Tuesday 21 October 2014

Nigeria’s Ebola crackdown is an example to the world

An information board on Ebola in the Obalende district of Lagos, Nigeria.
Photograph: Pius Utomi Ekpei/AFP/Getty Images




Persistence, rigorous enforcement of quarantine and disinfection of premises contribute to a success story for Nigeria










The public health crackdown on Ebola in Nigeria, which has been declared free of the virus, serves as a model for the rest of the world.

The outbreak began in Nigeria when a Liberian man, Patrick Sawyer, who had been to the funeral of his sister who died from Ebola, flew to Lagos on 20 July, against medical advice. At the departure airport, he was visibly very ill, according to the World Health Organisation (WHO), lying on the floor of the departure lounge. “He vomited during the flight, on arrival and, yet again, in the private car that drove him to a private hospital. The protocol officer who escorted him later died of Ebola,” said WHO, but he was treated for malaria because he insisted he had not had contact with any Ebola patients.

It took three days, during which time nine medical staff nursing him became infected, of whom four died, before Ebola was diagnosed and he was placed in isolation. Sawyer died two days later.

But as soon as the virus was confirmed, a massive public health effort began. Containment has been key to ending every Ebola outbreak in Africa in the past. Every person who may have been exposed to the virus has to be found, monitored and isolated if they develop symptoms. Even though that involved hunting through crowded buildings in streets without door numbers, Nigerian teams managed to trace everybody who had been in contact with Sawyer and everybody who had contact with those who later developed the disease.

In total, 19 people became ill in Nigeria, seven of whom died. It could have been so much worse in Nigeria’s densely populated cities: there are 21 million people in Lagos. The US consul general in Nigeria, Jeffrey Hawkins, said at the time: “The last thing anyone in the world wants to hear is the two words ‘Ebola’ and ‘Lagos’ in the same sentence.” That juxtaposition, he added, conjured up images of an “apocalyptic urban outbreak”.

But Nigeria set up a centralised emergency operations centre, staffed with many public health experts who work on the polio eradication effort. It also had a first-class virology laboratory affiliated to the Lagos University teaching hospital which turned around testing and diagnoses in 24 hours. Generous government funds were allocated and quickly disbursed, says WHO. TV broadcasts by movie stars and social media were used to reassure and inform people. More than 150 people were sent out to look for contacts of people who had become ill and GPS systems in place to counter polio were used for tracking Ebola contacts. It was, said WHO, “world-class epidemiological detective work”.

According to a paper written by some of those involved, in the journal Eurosurveillance, the list of contacts reached 898 and they were not all in Lagos. A nurse who became infected travelled more than 310 miles (500km) to Enugu, finding at least 21 contacts. But the biggest crisis was caused by one of Sawyer’s contacts, who had been infected, fleeing to the oil capital, Port Harcourt, where he infected a doctor. That doctor, who died, was linked to 526 contacts, including many members of his church who carried out a healing ceremony for him involving the laying on of hands.

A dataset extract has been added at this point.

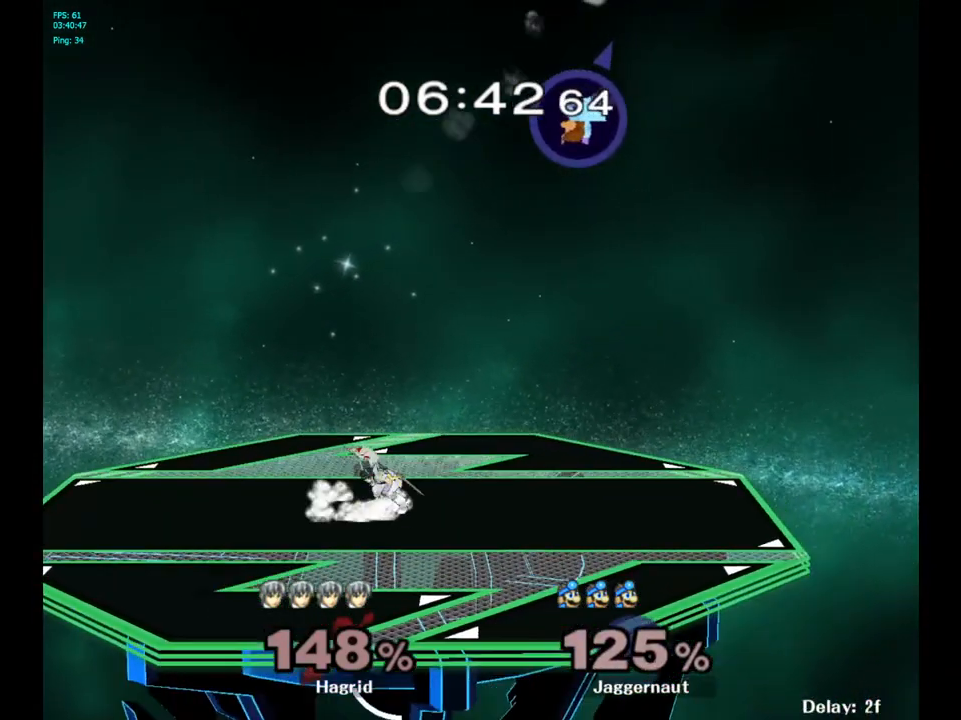
{"buttons": [], "left_stick": "left", "right_stick": "center", "events": [[217, "left_stick", "center"], [383, "left_stick", "left"]]}
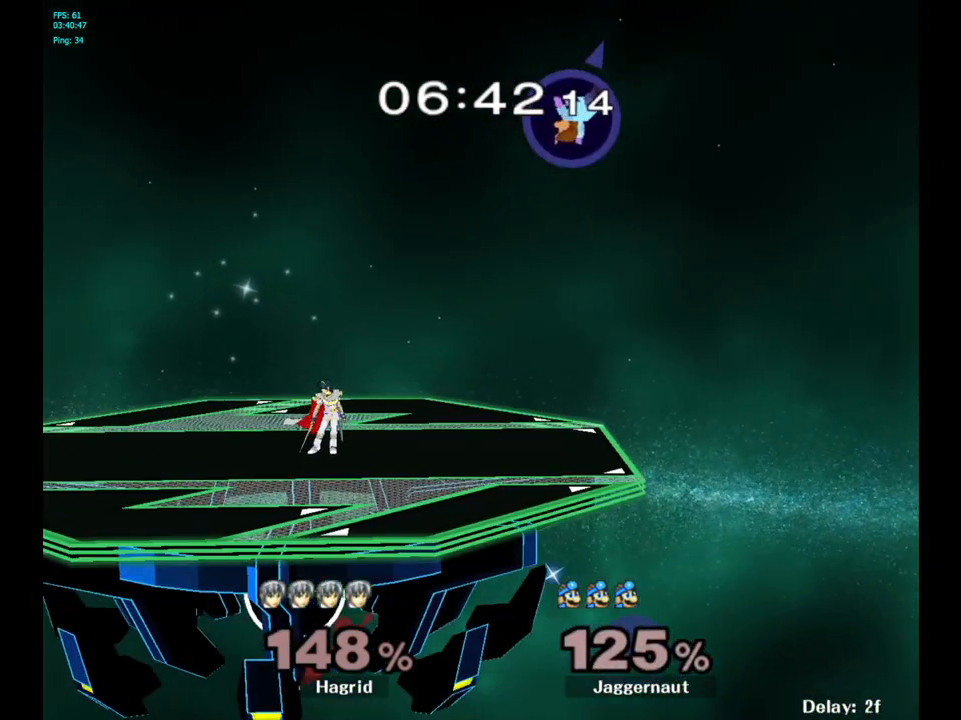
{"buttons": [], "left_stick": "center", "right_stick": "center", "events": [[317, "left_stick", "center"]]}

In total, the contact tracers made 18,500 face-to-face visits to check on people for raised temperature, which can indicate the onset of symptoms, – not easy given the stigma around the disease. Their persistence – anybody who fled the monitoring teams was tracked down and returned to medical supervision – and disinfection of premises paid off.

The authors of the paper say: “No country is immune to the risk of Ebola virus disease in a globally connected world, but … rapid case identification and forceful interventions can stop transmission.”